The Ulster University research, which has been produced in partnership with the Northern Ireland Housing Executive and Progressive Building Society, analyses the performance of the Northern Ireland housing market during the second quarter of 2021 (April, May and June).
The report reveals an overall average house price of £195,242 which represents a weighted annual level of growth of 9.2% between Q2 2020 and Q2 2021. Where quarterly movements are concerned, the Index displays an increase of 2.8% relative to Q1 2021. This growth remains driven by increased activity, particularly within the semi-detached and detached segments of the market across the region but also as a result of more nuanced increases within the terrace/townhouse and apartment sectors, which have witnessed a rejuvenation in transaction prices.
The report is premised upon 4,138 transactions, the highest volume of transactions recorded in the index in almost two decades, and substantially higher than the 2,829 reported in Q1, 2021 and the 570 presented in Q2 2020 due to the market closure.
The sense of positivity which has encapsulated the NI Housing market post the enforced pandemic closure continued throughout the three months to the end of June 2021. The report’s estate agent survey reaffirms the sense of optimism, with over 70% of agents citing heightened transaction volumes relative to Q1 2021 and 74% reporting heightened levels of enquiries from prospective purchasers. Importantly, more than 80% of the agents surveyed confirmed that increased viewing levels over the quarter had prompted a further increase in the number of properties achieving sale agreed status relative to the previous quarter. The majority of agents expect market buoyancy to continue through into next quarter as the demand/supply imbalance continues to play a dominant role in market dynamics.
Lead Researcher, Dr Michael McCord, Reader in Real Estate, Ulster University said: “As indicated throughout the previous four reports, the psychological effect of the COVID-19 pandemic upon the housing market is well and truly discernible, with the race for space clearly evident. Indeed, in the first quarter of 2021 we noted the increased competition amongst buyers, with viewings instantaneously translating into firm offers and trading up activity. Moving into the second quarter of the year, this trend has firmly continued with increased house prices and transaction levels.”

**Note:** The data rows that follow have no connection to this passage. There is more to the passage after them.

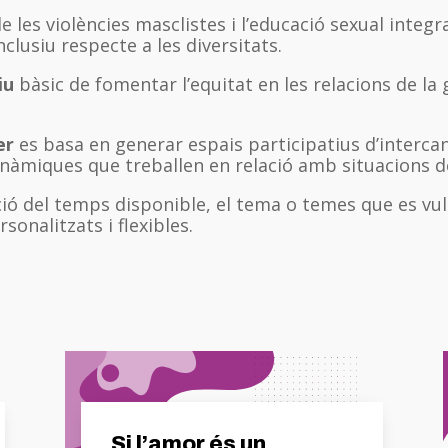
 les violències masclistes i l’educació sexual integ
clusiu respecte a les diversitats.
tiu
bàsic de fomentar l’equitat en les relacions de la 
er
es basa en generar espais participatius d’interc
inàmiques que treballen en relació amb situacions de
ió del temps disponible, el tema o temes que es vulgu
rsonalitzats i flexibles.
Si l’amor és un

Michael Boyd, Deputy Chief Executive & Finance Director Progressive Building Society said: “Despite the economic challenges of COVID, the resilience, affordability and changing patterns has seen momentum and confidence continue within Northern Ireland’s housing market throughout the first half of 2021 with the highest level of transactional volumes seen since 2007. While the soon to be phased out stamp duty holiday has been an important contributory factor, further easing of restrictions and a better than expected economic outlook augers well for the market in the coming months with transaction volumes expected to remain consistent with the first half of the year.
“The longer-term picture, however, must account for the end of the furlough scheme with the Northern Ireland Executive and the UK Government playing an important role in leading the policy environment to support economic investment and drive consumer confidence.”

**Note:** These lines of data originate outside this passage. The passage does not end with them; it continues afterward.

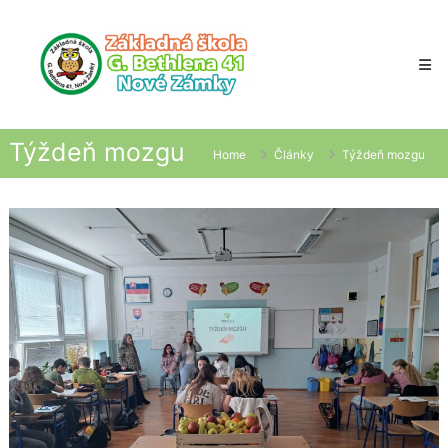
Skip
to
content
Týždeň mozgu
Home
Články
Týždeň mozgu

Elma Newberry, Assistant Director of Land and Regeneration with the Housing Executive, which commissions the research, said: “The second quarter of the year saw an exceptional level of activity in the local housing market for a number of reasons including households wanting to trade up for more space, and this contributed to another increase in average prices. Looking ahead, we are mindful of the challenges facing the construction industry because of the availability and cost of materials. New housing supply is an important component of the housing market and the Housing Executive is continuing to work with partners and stakeholders to ensure an appropriate supply of new homes across all tenures.”